Massachusetts Insitute of Technology
6.897 Principles of Fault-Tolerant Distributed Computing, Fall Term 2004
Professor Nancy Lynch
Dr. Gregory Chockler
Announcements
Course Homepage
Taught by:
Course assistant: Joanne Talbot Hanley, 32-G672A, 3-6054
Students mailing lists:
6897-students@theory,
6.897-students@theory
Schedule, handouts, papers, and notes
Course Goals and Summary:
Fault-tolerance is one of the most established but yet actively researched subject areas of distributed computing. The interest in the subject is motivated by an ever growing popularity of distributed systems where robustness represents a major concern due to the inherent vulnerability to component failures and malicious attacks. This course is aimed to introduce the students to the principles of fault-tolerance in distributed systems covering both current state of the art and providing a glimpse into the research frontiers.

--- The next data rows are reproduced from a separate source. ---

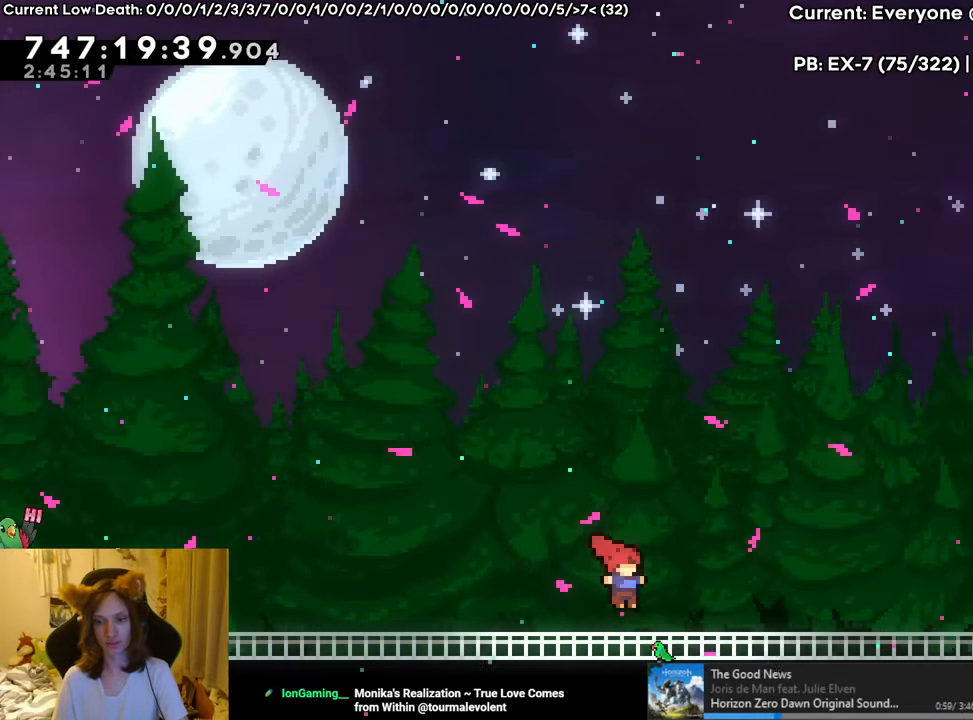
{"buttons": ["R1"], "left_stick": "right", "right_stick": "center", "events": [[50, "B", "down"], [100, "B", "up"], [367, "B", "down"], [417, "B", "up"]]}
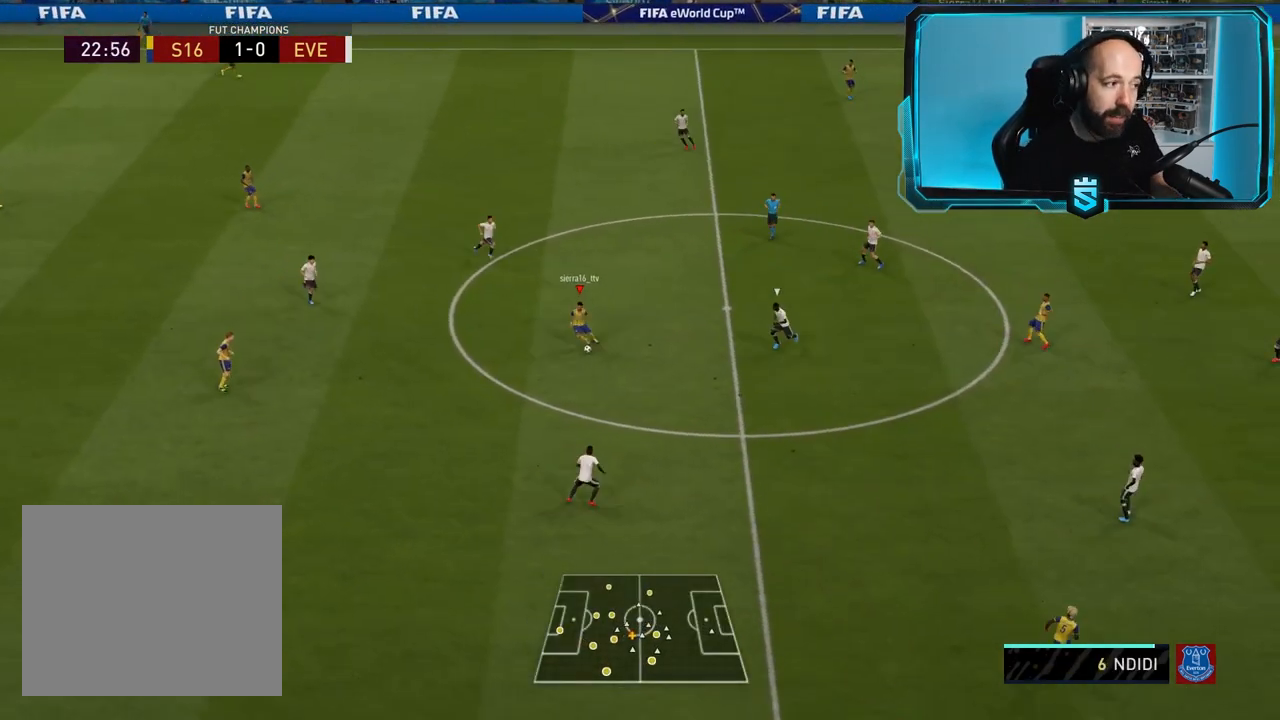
Gameplay with a controller (PlayStation layout); each line is a JSON object with the inputs held at the frame after it. "events" lists button and stick changes between this image and that frame as [ms after this image, input, new state], when the widget could be followed in between.
{"buttons": [], "left_stick": "down-left", "right_stick": "center", "events": [[33, "left_stick", "left"], [133, "right_stick", "center"], [400, "left_stick", "down-left"]]}
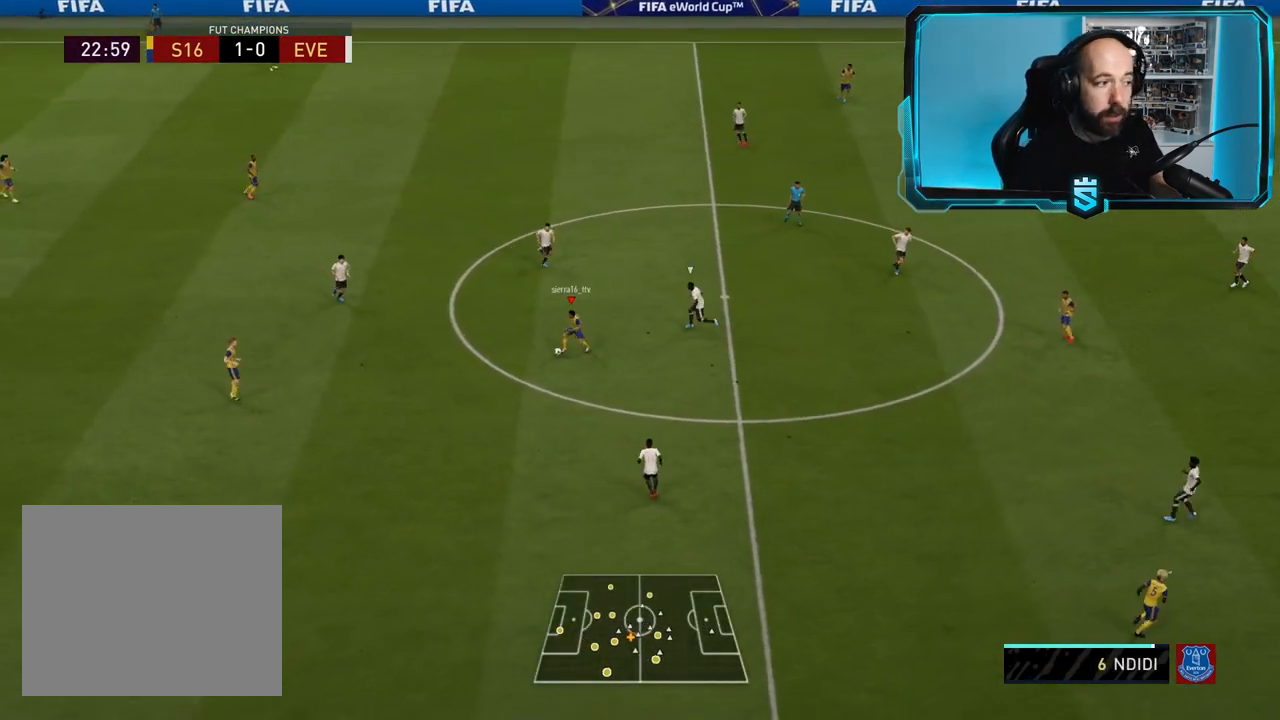
{"buttons": [], "left_stick": "down", "right_stick": "center", "events": [[34, "left_stick", "down"], [367, "CROSS", "down"], [434, "CROSS", "up"]]}
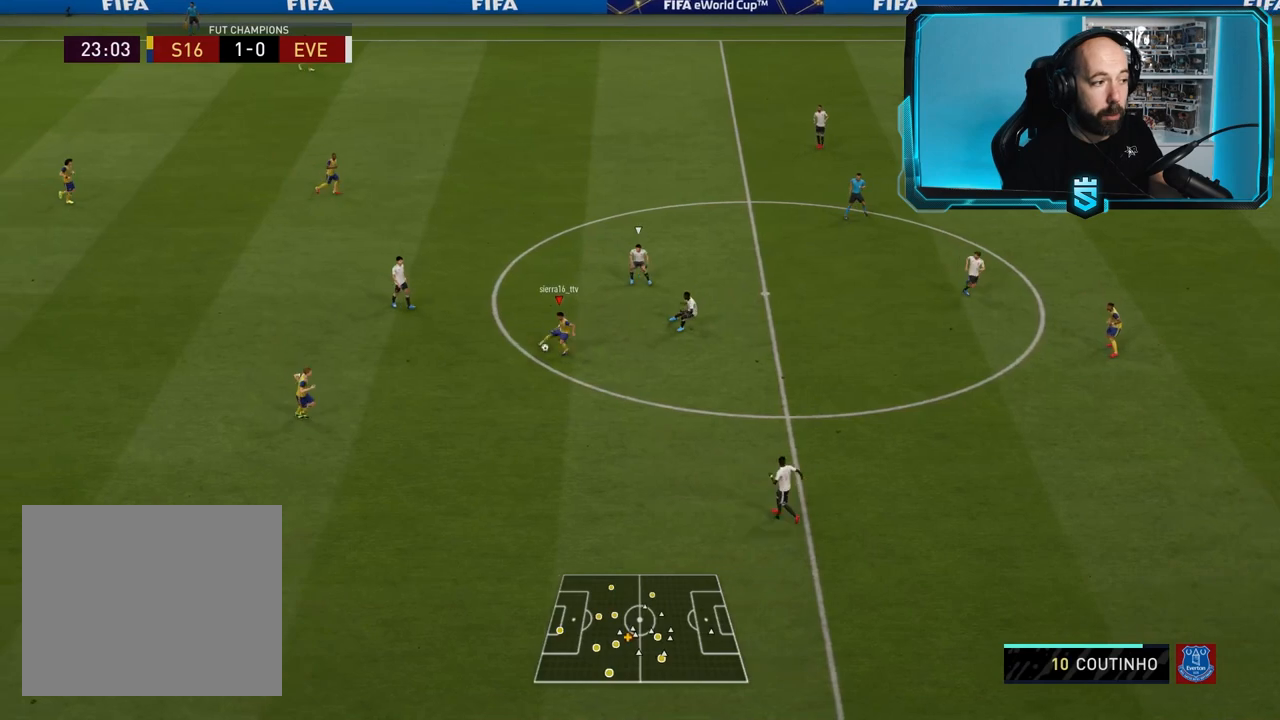
{"buttons": ["L1"], "left_stick": "down-right", "right_stick": "center", "events": [[66, "R2", "down"], [66, "left_stick", "down-left"], [267, "left_stick", "center"], [367, "R2", "up"], [400, "left_stick", "down-right"], [500, "L1", "down"]]}
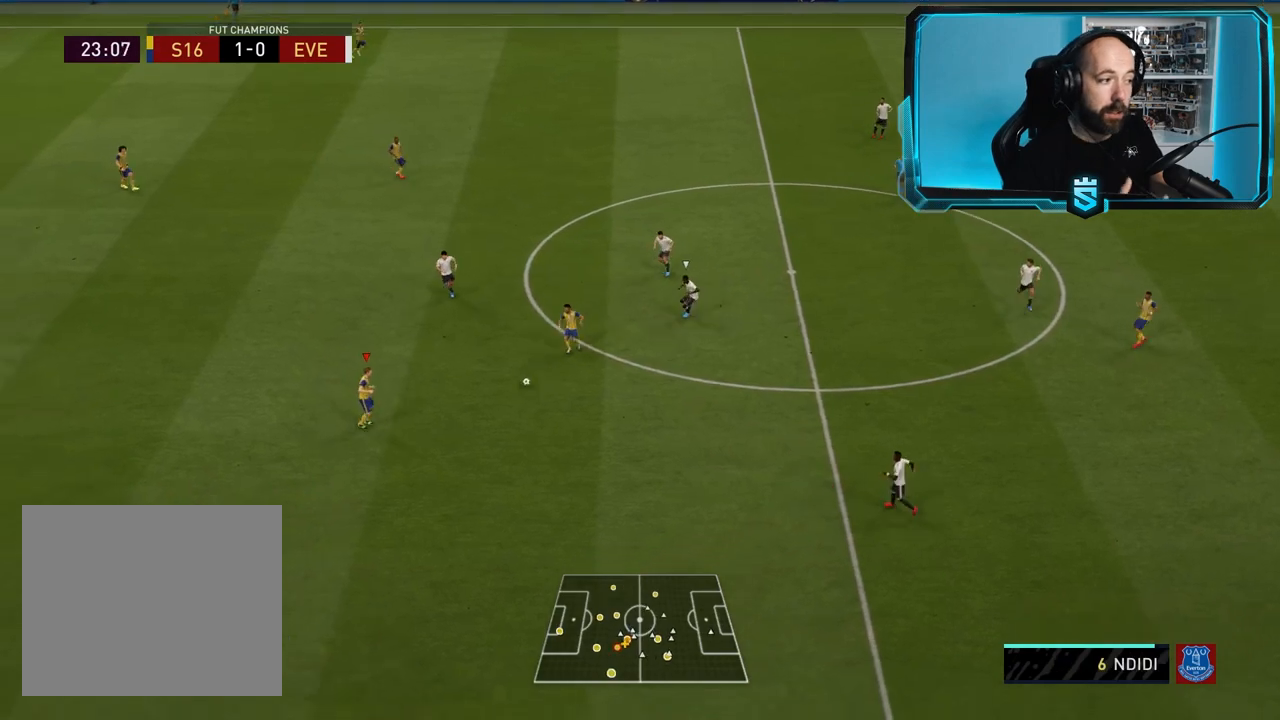
{"buttons": [], "left_stick": "down-right", "right_stick": "center", "events": [[167, "L1", "up"]]}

To make the exposition self-contained we will start by reviewing fundamental concepts and classical results in distributed fault-tolerance. We will cover computation and failure models as well as basic algorithms and impossibility results. Wherever possible, the material will be presented from the modern perspective, giving the up-to-date outlook at the classical problems. The second part will be dealing with recent advances, current research and open problems in the field. The topics to be discussed will include (but will not necessarily be limited to) approaches to circumventing impossibility results, computing with unreliable storage and fault-tolerance in dynamic systems.
The course will combine lectures (the first part) with student presentations (the second part). The first part might be accompanied by a few theoretical exercises whose objective will be to reinforce the material studied in class. There'll be also a possibility for doing a practical project or working on an open problem.